Thursday, June 21, 2007

Towards an Affirmation of Materiality

In an early attempt at Enlightenment Underground to confront the event of Enlightenment, (the reactivation of a philosophical ethos which occurred in eighteenth century Europe,) Carl Sachs made the following comments,


“Enlightenment is the overcoming of myth through critique. However, the predisposition to mythic thinking is inscribed in the cognitive structures through which any complex, hierarchical society is produced and reproduced. Therefore, the task of critique is without end. An infinite and incompleteable critique.

Myth is totality: the total and complete picture of the real. The temptation to totality. (“From Ionia to Jena,” as Franz Rosenszweig puts it in his The Star of Redemption – that is, from Parmenides to Hegel.) Myth does not cease to be myth when it is rendered in a conceptual form, and at the heart of all myths is something that refuses to be conceptualized. ( This is true for conceptual myth-makers like Plato and Hegel. And in our own day, the thirst for conceptual myth-making, such as that of Ken Wilbur or Richard Tarnas, remains unquenchable.)”


These comments were made on this blog on February 16, 2006, and I’ve been haunted by them ever since.

They demand development of some sort… I don’t believe that they were offered or intended to stand as “totalities-truisms,” even though a statement such as “Enlightenment is the overcoming of myth through critique,” is surely an exemplification of the very totalizing structure it appears to be attacking.

When I first read these comments, I simply assumed that Carl was framing the Enlightenment in terms of its creation and privileging of epistemology ( via Kant) – wherein anything which can be labeled myth is understood to have been devalued and trivialized and to be cast aside as useless to serious thinking or praxis. I assumed that Carl was affirming, with reservation, this casting aside of “myth”, while simultaneously wishing to resuscitate and stimulate the spirit of critique, by which to fight the encroachments on the accomplishments of the Enlightenment by a resurgent American religious uncritical and mythologizing fundamentalism.

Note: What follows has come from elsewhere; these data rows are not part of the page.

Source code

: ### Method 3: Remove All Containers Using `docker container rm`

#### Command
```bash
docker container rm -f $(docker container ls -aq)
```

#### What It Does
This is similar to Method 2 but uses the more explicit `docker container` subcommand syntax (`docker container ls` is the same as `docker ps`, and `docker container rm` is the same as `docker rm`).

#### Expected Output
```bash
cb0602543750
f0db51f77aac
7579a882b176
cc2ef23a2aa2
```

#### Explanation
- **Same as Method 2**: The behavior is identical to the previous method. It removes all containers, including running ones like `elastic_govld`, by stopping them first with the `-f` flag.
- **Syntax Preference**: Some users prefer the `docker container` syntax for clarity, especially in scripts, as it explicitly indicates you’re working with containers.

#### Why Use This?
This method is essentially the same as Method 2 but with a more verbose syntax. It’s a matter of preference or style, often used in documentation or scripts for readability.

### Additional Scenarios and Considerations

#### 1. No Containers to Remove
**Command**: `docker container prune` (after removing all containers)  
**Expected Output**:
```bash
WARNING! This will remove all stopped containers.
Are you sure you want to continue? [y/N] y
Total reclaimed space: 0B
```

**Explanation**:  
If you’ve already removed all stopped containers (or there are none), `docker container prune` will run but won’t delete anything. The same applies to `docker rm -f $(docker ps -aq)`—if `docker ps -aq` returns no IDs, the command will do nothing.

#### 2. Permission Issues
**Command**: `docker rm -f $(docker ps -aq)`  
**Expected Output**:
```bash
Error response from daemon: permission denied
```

There is indeed a brief and powerful theory for a reactivation of the philosophical ethos of the eighteenth century Enlightenment to be found in this excerpt from Carl: reactivate critique and critical thinking to reactivate the philosophical ethos.

I don’t take issue with that.

What I might take issue with is that the renewal of a spirit of critique would involve a revival of Enlightenment epistemological thinking, where there is a clear bright line between mythological thinking, “totalizing” or otherwise, and some other kind of thinking, which is somehow purer, clearer, light-filled.

Carl seems to be indicating a similar attitude when he says, “However, the predisposition to mythic thinking is inscribed in the cognitive structures through which any complex, hierarchical society is produced and reproduced.” I miss the point that he’s trying to convey in this because I don’t believe that mythic thinking is inscribed in the cognitive structures of the human brain – I object to this on a number of levels. I think Carl does indicate a kind of necessity and compulsion to “mythologizing thinking,” which I think is real, but I conceive of the nature of this “necessity” and compulsion in a very different way.

I don’t believe in “cognitive structures” if that’s a reference to some innate, immutable, biologistical determinism of the bounds and limitations of what human thinking can do at any given time. I don’t think that mythic thinking emanates as a “given” from any essential feature of the human thought process, or the brain, or from human anatomy or physiology. I admit that part of the reason I don’t think that this is the case is because if it were so we as a human race admit to a kind of defeatism, wherein our thinking is going to be largely a “guilt trip.”

In order to convey my difference with Carl’s theory, I rephrase his passage this way,


“Enlightenment is the coming to grips with human material reality, and the overcoming of the notion that there is a separate human “spiritual” reality which exceeds this human material reality in importance and significance. However, human “spiritual” reality contains, or has to be included in, any coming to grips with human material reality… human “spiritual” reality is a not insignificant part of human “material” reality. Mythologizing is in part a vital material practice of human beings, and couldn't so far in history be eliminated entirely without damaging human material practice. The two realms relate through power and knowledge, power/knowledge. What’s more, there’s no easy way to demarcate the realm of human “spiritual” reality from human “material” reality, even though the two are different, and therefore, the task of critique is endless.

The processes and practices by which humans come to grips with human “material” reality is not totalizable in anything resembling the way that human “spiritual” reality becomes totalized. It is a feature of the usurpation and diminishment of the significance of human material reality when the appearances of totalizations of human material reality in the manner of human spiritual reality are observed in human culture. These usurpations can take virtually any form, including the conceptual.”

The crucial point of difference, for me, is that the reactivation of philosophical ethos occurs, not through "clear" or even "better" or "more intelligent" thinking, or through some epistemelogical breakthrough, but when material reality is accorded greater value, and that according of greater value must be an ongoing process if the reactivation is to continue.